In terms of stock market capitalisation, though, it is tight. Little ol’ Boohoo, with annual revenues of just over £800m, is suddenly worth roughly the same – about £2.2bn.

One can understand why. It’s not just that Boohoo, which also controls the PrettyLittleThing and Nasty Gal brands, is growing more quickly, with revenues up 44% in the last four months of 2018. It’s also that Boohoo achieves a respectable operating profit margin – about 9.5%, according to Tuesday’s update. By contrast, Asos stunned its shareholders with a pre-Christmas warning that margins will go as low as 2% this year.

What explains the apparent gulf in profit efficiency? Is it because Asos is bearing the costs of building more warehouses overseas, a task Boohoo may one day have to face as it follows a similar expansion plan? Or is it because Boohoo only sells its own brands and doesn’t have to deal with third parties? Hard to say, but 2% versus 9.5% is very wide gap, and Asos has yet to explain how it will close it.

The January naysayer has spoken (again)

Albert Edwards is the City’s best-known bear and his annual January prophecy of doom is always worth hearing. This year’s highlights included a hard landing in China, a eurozone crisis born in Italy and a US Fed tightening too fast.
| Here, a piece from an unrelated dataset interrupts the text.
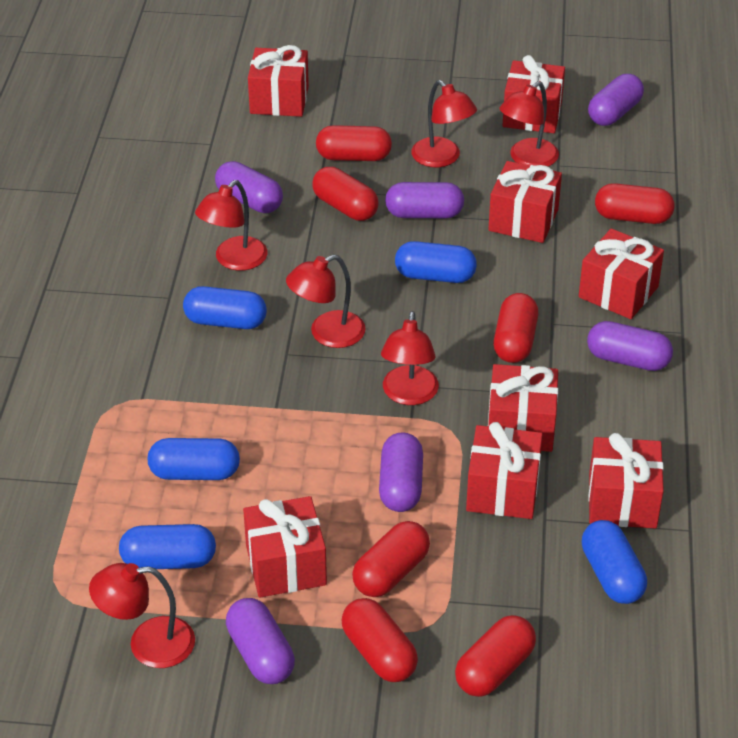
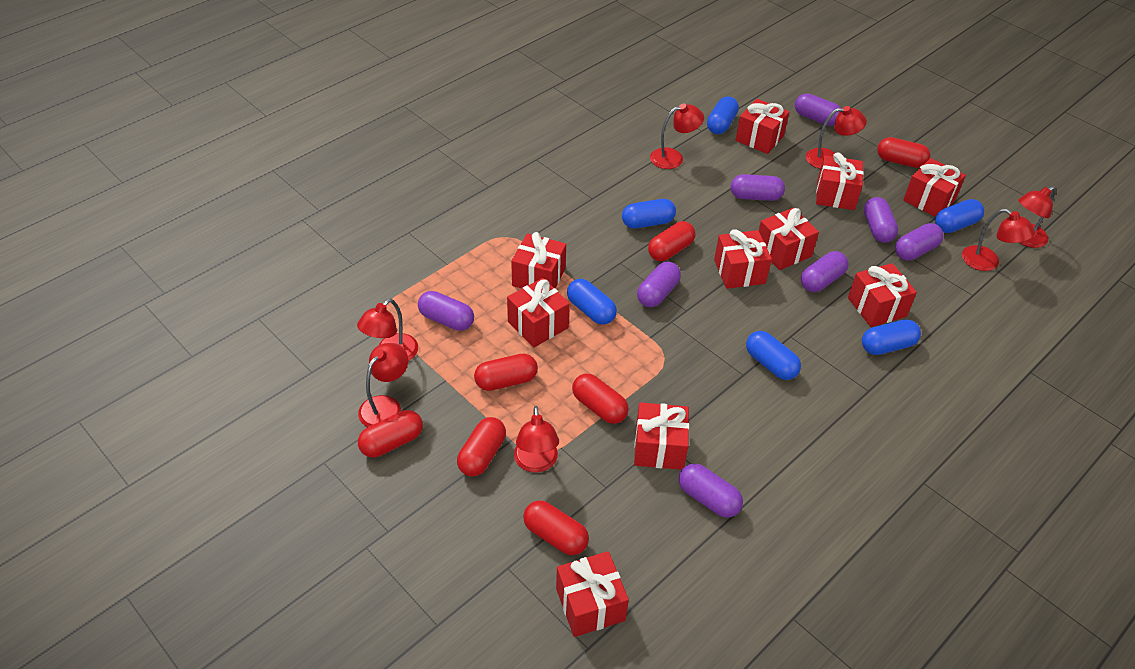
blue capsule: 5 -> 6
purple capsule: 6 -> 8
red gift: 8 -> 10
red lamp: 6 -> 7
But attendance at the Société Générale analyst’s show is also a rough indicator of the City’s mood. When investors are rattled, as they were in 2017, after the UK referendum and Trump’s election, it can be standing-room-only in a Mayfair hotel conference room that holds 950. Monday’s event, however, was about two-thirds full. Reassuring? Actually, no. Edwards reports the market always goes up in years when the place is packed. Be warned.